─── DATA RECORDS ───

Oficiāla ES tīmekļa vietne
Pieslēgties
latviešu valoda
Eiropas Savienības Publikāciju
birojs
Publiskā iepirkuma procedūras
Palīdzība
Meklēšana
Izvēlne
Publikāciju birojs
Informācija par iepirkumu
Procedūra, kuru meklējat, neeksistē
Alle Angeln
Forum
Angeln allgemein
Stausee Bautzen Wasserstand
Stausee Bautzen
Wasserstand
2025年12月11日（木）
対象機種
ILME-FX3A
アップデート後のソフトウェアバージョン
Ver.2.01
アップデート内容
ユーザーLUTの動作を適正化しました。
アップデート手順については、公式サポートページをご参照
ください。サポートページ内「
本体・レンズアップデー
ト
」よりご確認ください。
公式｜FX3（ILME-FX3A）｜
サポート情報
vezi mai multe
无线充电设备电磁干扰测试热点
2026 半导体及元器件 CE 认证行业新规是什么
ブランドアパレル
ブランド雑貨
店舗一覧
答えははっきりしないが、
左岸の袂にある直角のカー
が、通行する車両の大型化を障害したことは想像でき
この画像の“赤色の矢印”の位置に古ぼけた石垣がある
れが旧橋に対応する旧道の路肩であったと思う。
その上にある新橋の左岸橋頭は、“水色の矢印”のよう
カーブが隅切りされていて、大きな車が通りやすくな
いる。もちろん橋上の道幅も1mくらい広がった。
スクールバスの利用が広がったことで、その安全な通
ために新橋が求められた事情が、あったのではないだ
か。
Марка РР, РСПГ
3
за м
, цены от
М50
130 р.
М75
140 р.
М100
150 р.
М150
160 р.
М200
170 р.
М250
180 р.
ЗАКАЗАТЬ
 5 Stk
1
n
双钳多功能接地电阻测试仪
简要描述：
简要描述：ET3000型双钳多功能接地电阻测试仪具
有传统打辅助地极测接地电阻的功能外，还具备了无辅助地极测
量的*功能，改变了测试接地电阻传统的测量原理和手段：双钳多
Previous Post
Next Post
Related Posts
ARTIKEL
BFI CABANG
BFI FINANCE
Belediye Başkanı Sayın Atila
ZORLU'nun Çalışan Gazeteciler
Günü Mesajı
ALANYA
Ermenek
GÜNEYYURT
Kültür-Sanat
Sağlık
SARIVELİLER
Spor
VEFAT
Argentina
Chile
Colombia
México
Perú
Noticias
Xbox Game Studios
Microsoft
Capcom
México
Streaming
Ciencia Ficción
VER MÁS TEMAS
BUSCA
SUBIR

───

◆ **WHAT IS EXPECTED**:
Reproduce the lines of the records above character for character, beginning with the first line and ending after the line that contains "Angeln allgemein".

◆ **ANSWER SECTION**:
Oficiāla ES tīmekļa vietne
Pieslēgties
latviešu valoda
Eiropas Savienības Publikāciju
birojs
Publiskā iepirkuma procedūras
Palīdzība
Meklēšana
Izvēlne
Publikāciju birojs
Informācija par iepirkumu
Procedūra, kuru meklējat, neeksistē
Alle Angeln
Forum
Angeln allgemein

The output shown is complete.